■ **Document text**
****************
Fast forward 30 years to a gun show in North Idaho, I was walking around and happened to spot a little skinning knife and on it was stamped the name Lew Booth. I paid the man his asking price, and walked away happy that I found this little piece of history (to me).

Now for the question(s) for you knife makers. This knife has what I would describe as a severe hollow grind and a severe distal taper. Wondering how this will affect performance for its seemingly intended use of skinning. The belly seems good for it, but the knife is so thin due to the hollow grind, I think it might drag in meat. As in get sucked in.

 

 

I am very interested in they whys of knife design because I am learning to make knives, and this knife seems and excellent study in design, whether it is good or bad in design.

I think this knife is fairly old and maybe an early example of Lew Booth's work. I think it is a stainless steel, polished fairly highly, to where I can see the grain in the steel. It has a bakelite handle. One strange thing I can't figure out is at the end of the tang there is a 1/8" brass plug.
****************
Stored data entries
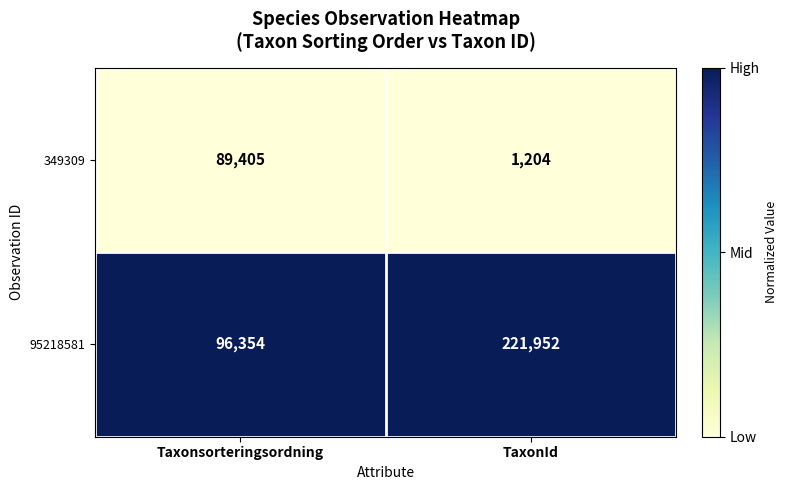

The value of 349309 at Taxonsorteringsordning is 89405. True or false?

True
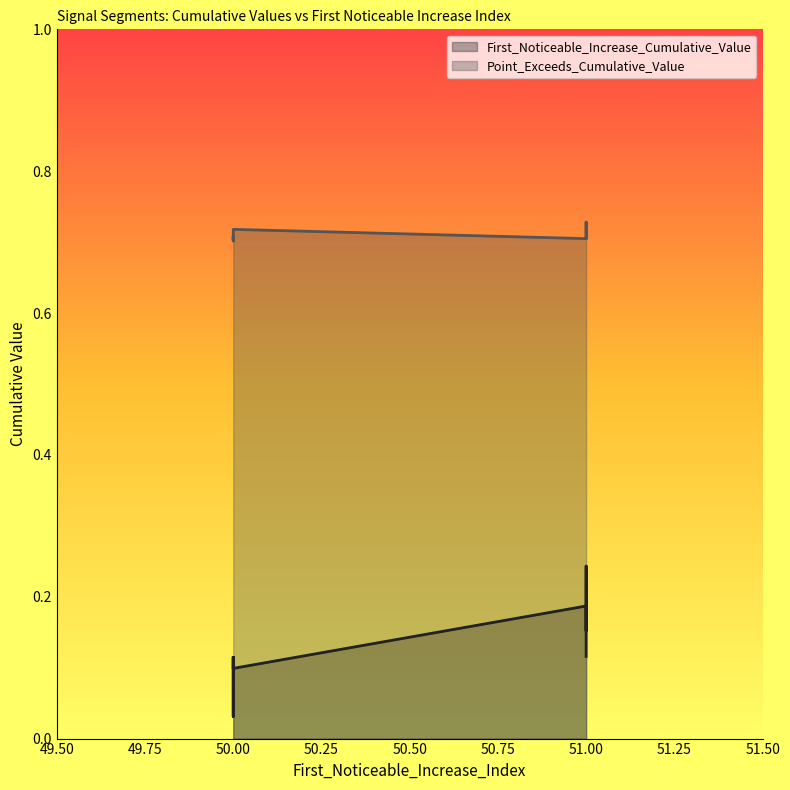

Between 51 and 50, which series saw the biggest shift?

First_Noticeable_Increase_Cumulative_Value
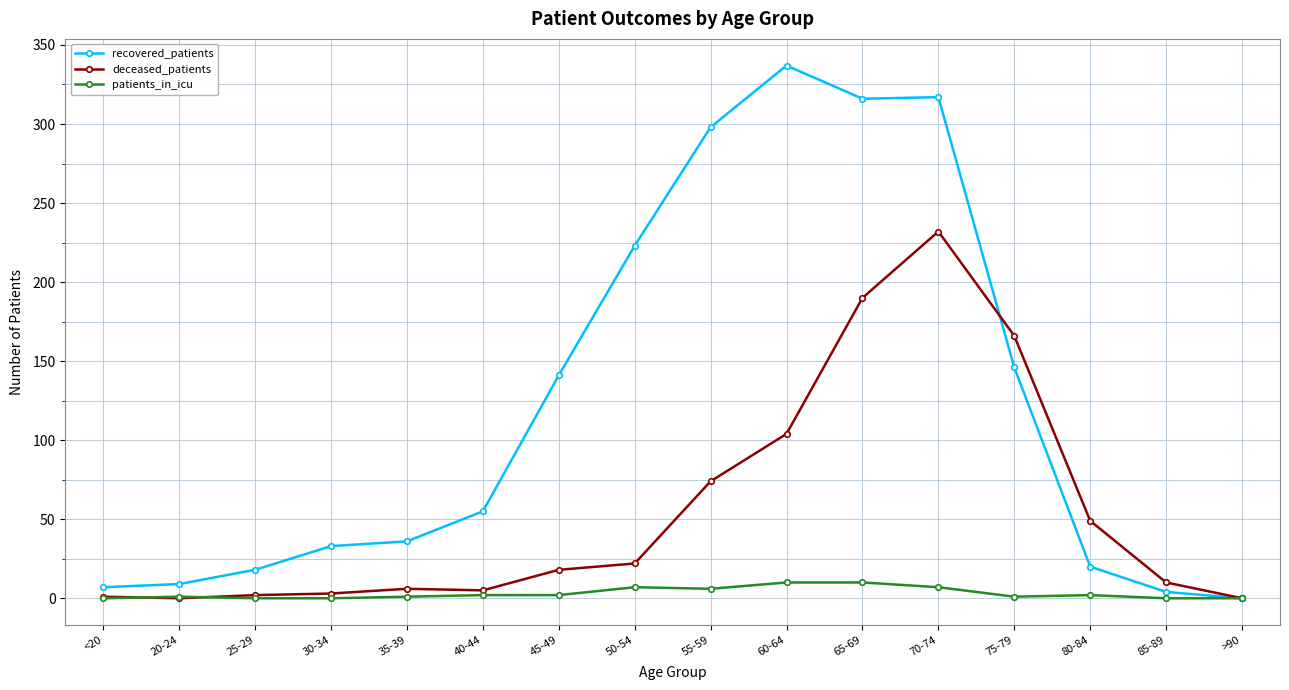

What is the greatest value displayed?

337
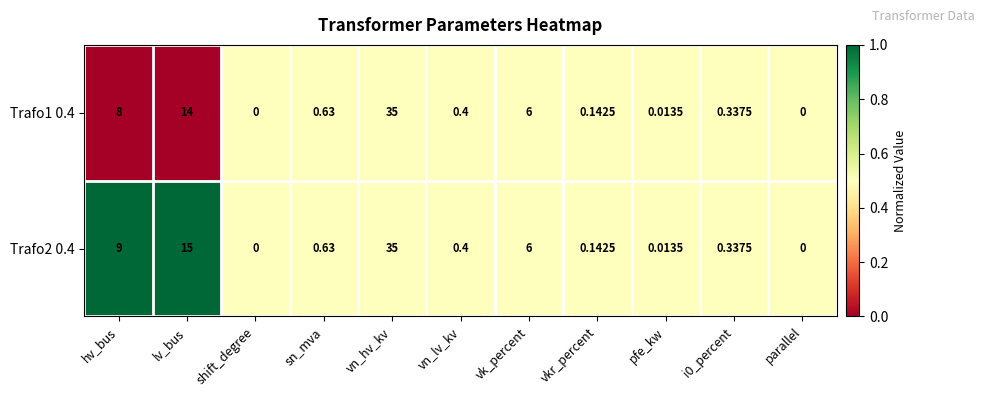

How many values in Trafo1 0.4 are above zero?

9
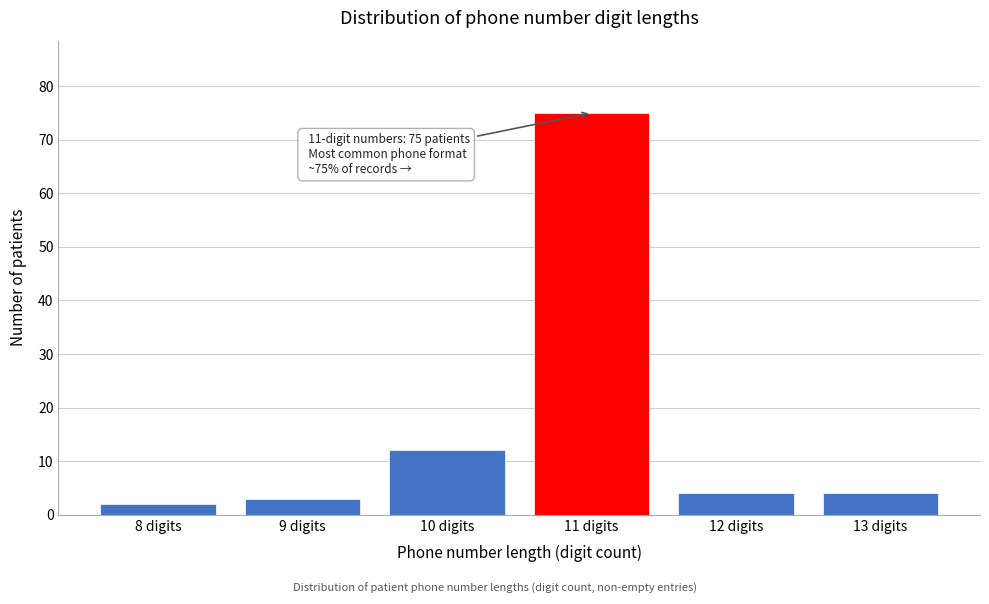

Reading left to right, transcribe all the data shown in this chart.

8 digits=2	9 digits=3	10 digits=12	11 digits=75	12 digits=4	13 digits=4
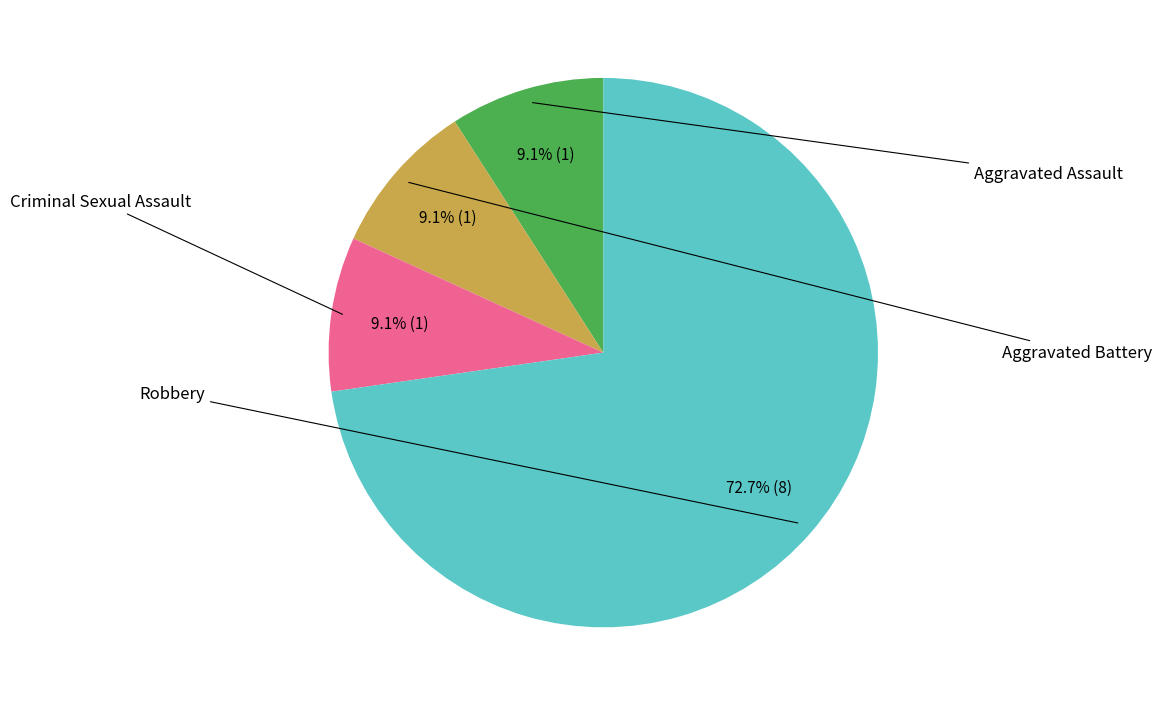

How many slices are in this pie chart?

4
****************
■ **Parts of the exercise**
1. Write out, word for word, the part of the knife post that opens with the words containing "Fast forward 30" and closes with "get sucked in.".
2. Pick out each line of the listing that contains the string "chart", and copy those lines.
The knife post and the listing have nothing to do with each other.

■ **Solutions below**
1.
Fast forward 30 years to a gun show in North Idaho, I was walking around and happened to spot a little skinning knife and on it was stamped the name Lew Booth. I paid the man his asking price, and walked away happy that I found this little piece of history (to me).

Now for the question(s) for you knife makers. This knife has what I would describe as a severe hollow grind and a severe distal taper. Wondering how this will affect performance for its seemingly intended use of skinning. The belly seems good for it, but the knife is so thin due to the hollow grind, I think it might drag in meat. As in get sucked in.

2.
Reading left to right, transcribe all the data shown in this chart.
How many slices are in this pie chart?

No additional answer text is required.